* Work request
The data below is to be copied exactly, line by line.

* Stored data entries
━━━━━━━━

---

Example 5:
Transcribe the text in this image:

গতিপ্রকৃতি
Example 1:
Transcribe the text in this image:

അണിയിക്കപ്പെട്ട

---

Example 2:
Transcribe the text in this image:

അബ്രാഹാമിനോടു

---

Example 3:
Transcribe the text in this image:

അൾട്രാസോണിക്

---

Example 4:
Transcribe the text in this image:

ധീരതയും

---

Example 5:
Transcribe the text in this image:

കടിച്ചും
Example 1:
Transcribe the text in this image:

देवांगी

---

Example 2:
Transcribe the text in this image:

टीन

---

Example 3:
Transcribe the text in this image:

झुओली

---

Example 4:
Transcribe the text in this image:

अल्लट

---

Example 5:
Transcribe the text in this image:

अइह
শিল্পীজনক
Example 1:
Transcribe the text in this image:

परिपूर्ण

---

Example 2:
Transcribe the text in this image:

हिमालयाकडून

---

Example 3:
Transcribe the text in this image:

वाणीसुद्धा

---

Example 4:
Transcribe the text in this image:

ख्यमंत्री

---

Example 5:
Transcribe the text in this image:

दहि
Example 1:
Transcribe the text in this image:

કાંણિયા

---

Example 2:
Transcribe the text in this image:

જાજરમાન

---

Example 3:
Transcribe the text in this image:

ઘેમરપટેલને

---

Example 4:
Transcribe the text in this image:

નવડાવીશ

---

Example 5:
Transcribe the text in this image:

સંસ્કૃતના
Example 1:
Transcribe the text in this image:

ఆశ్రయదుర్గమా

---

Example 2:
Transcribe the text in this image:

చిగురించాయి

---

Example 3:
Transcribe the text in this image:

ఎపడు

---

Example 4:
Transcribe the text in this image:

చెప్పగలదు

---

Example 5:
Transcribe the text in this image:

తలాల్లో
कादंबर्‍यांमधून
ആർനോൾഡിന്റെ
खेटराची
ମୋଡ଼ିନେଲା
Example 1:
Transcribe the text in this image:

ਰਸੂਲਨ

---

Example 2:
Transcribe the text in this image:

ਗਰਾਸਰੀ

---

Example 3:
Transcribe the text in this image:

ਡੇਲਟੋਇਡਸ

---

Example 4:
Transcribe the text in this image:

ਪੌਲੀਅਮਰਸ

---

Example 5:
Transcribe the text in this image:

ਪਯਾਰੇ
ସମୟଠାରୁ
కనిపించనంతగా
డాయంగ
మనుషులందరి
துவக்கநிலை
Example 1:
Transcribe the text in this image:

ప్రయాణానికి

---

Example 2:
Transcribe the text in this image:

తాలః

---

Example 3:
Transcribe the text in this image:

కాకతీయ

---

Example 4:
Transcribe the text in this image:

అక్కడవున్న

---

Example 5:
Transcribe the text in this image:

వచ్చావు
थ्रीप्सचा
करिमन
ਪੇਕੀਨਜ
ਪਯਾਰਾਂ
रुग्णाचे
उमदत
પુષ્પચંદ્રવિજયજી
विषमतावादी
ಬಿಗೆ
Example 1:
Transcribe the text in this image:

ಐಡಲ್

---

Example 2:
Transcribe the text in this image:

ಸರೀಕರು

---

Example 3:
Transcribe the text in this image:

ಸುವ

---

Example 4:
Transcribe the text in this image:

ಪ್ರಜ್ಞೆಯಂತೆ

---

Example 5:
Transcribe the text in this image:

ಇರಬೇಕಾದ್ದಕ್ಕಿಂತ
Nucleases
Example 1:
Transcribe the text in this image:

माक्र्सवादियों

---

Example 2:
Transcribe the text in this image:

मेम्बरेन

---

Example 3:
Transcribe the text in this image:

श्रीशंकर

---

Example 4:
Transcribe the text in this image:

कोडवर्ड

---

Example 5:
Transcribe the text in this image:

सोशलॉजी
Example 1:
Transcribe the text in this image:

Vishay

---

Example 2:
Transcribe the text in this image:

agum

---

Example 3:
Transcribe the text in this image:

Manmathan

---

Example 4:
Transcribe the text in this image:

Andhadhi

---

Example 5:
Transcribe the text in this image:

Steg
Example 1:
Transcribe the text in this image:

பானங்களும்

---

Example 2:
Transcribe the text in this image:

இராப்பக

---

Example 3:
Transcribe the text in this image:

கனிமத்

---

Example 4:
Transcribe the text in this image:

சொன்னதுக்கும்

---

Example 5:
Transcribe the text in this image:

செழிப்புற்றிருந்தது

━━━━━━━━

* Problem solution
---

Example 5:
Transcribe the text in this image:

গতিপ্রকৃতি
Example 1:
Transcribe the text in this image:

അണിയിക്കപ്പെട്ട

---

Example 2:
Transcribe the text in this image:

അബ്രാഹാമിനോടു

---

Example 3:
Transcribe the text in this image:

അൾട്രാസോണിക്

---

Example 4:
Transcribe the text in this image:

ധീരതയും

---

Example 5:
Transcribe the text in this image:

കടിച്ചും
Example 1:
Transcribe the text in this image:

देवांगी

---

Example 2:
Transcribe the text in this image:

टीन

---

Example 3:
Transcribe the text in this image:

झुओली

---

Example 4:
Transcribe the text in this image:

अल्लट

---

Example 5:
Transcribe the text in this image:

अइह
শিল্পীজনক
Example 1:
Transcribe the text in this image:

परिपूर्ण

---

Example 2:
Transcribe the text in this image:

हिमालयाकडून

---

Example 3:
Transcribe the text in this image:

वाणीसुद्धा

---

Example 4:
Transcribe the text in this image:

ख्यमंत्री

---

Example 5:
Transcribe the text in this image:

दहि
Example 1:
Transcribe the text in this image:

કાંણિયા

---

Example 2:
Transcribe the text in this image:

જાજરમાન

---

Example 3:
Transcribe the text in this image:

ઘેમરપટેલને

---

Example 4:
Transcribe the text in this image:

નવડાવીશ

---

Example 5:
Transcribe the text in this image:

સંસ્કૃતના
Example 1:
Transcribe the text in this image:

ఆశ్రయదుర్గమా

---

Example 2:
Transcribe the text in this image:

చిగురించాయి

---

Example 3:
Transcribe the text in this image:

ఎపడు

---

Example 4:
Transcribe the text in this image:

చెప్పగలదు

---

Example 5:
Transcribe the text in this image:

తలాల్లో
कादंबर्‍यांमधून
ആർനോൾഡിന്റെ
खेटराची
ମୋଡ଼ିନେଲା
Example 1:
Transcribe the text in this image:

ਰਸੂਲਨ

---

Example 2:
Transcribe the text in this image:

ਗਰਾਸਰੀ

---

Example 3:
Transcribe the text in this image:

ਡੇਲਟੋਇਡਸ

---

Example 4:
Transcribe the text in this image:

ਪੌਲੀਅਮਰਸ

---

Example 5:
Transcribe the text in this image:

ਪਯਾਰੇ
ସମୟଠାରୁ
కనిపించనంతగా
డాయంగ
మనుషులందరి
துவக்கநிலை
Example 1:
Transcribe the text in this image:

ప్రయాణానికి

---

Example 2:
Transcribe the text in this image:

తాలః

---

Example 3:
Transcribe the text in this image:

కాకతీయ

---

Example 4:
Transcribe the text in this image:

అక్కడవున్న

---

Example 5:
Transcribe the text in this image:

వచ్చావు
थ्रीप्सचा
करिमन
ਪੇਕੀਨਜ
ਪਯਾਰਾਂ
रुग्णाचे
उमदत
પુષ્પચંદ્રવિજયજી
विषमतावादी
ಬಿಗೆ
Example 1:
Transcribe the text in this image:

ಐಡಲ್

---

Example 2:
Transcribe the text in this image:

ಸರೀಕರು

---

Example 3:
Transcribe the text in this image:

ಸುವ

---

Example 4:
Transcribe the text in this image:

ಪ್ರಜ್ಞೆಯಂತೆ

---

Example 5:
Transcribe the text in this image:

ಇರಬೇಕಾದ್ದಕ್ಕಿಂತ
Nucleases
Example 1:
Transcribe the text in this image:

माक्र्सवादियों

---

Example 2:
Transcribe the text in this image:

मेम्बरेन

---

Example 3:
Transcribe the text in this image:

श्रीशंकर

---

Example 4:
Transcribe the text in this image:

कोडवर्ड

---

Example 5:
Transcribe the text in this image:

सोशलॉजी
Example 1:
Transcribe the text in this image:

Vishay

---

Example 2:
Transcribe the text in this image:

agum

---

Example 3:
Transcribe the text in this image:

Manmathan

---

Example 4:
Transcribe the text in this image:

Andhadhi

---

Example 5:
Transcribe the text in this image:

Steg
Example 1:
Transcribe the text in this image:

பானங்களும்

---

Example 2:
Transcribe the text in this image:

இராப்பக

---

Example 3:
Transcribe the text in this image:

கனிமத்

---

Example 4:
Transcribe the text in this image:

சொன்னதுக்கும்

---

Example 5:
Transcribe the text in this image:

செழிப்புற்றிருந்தது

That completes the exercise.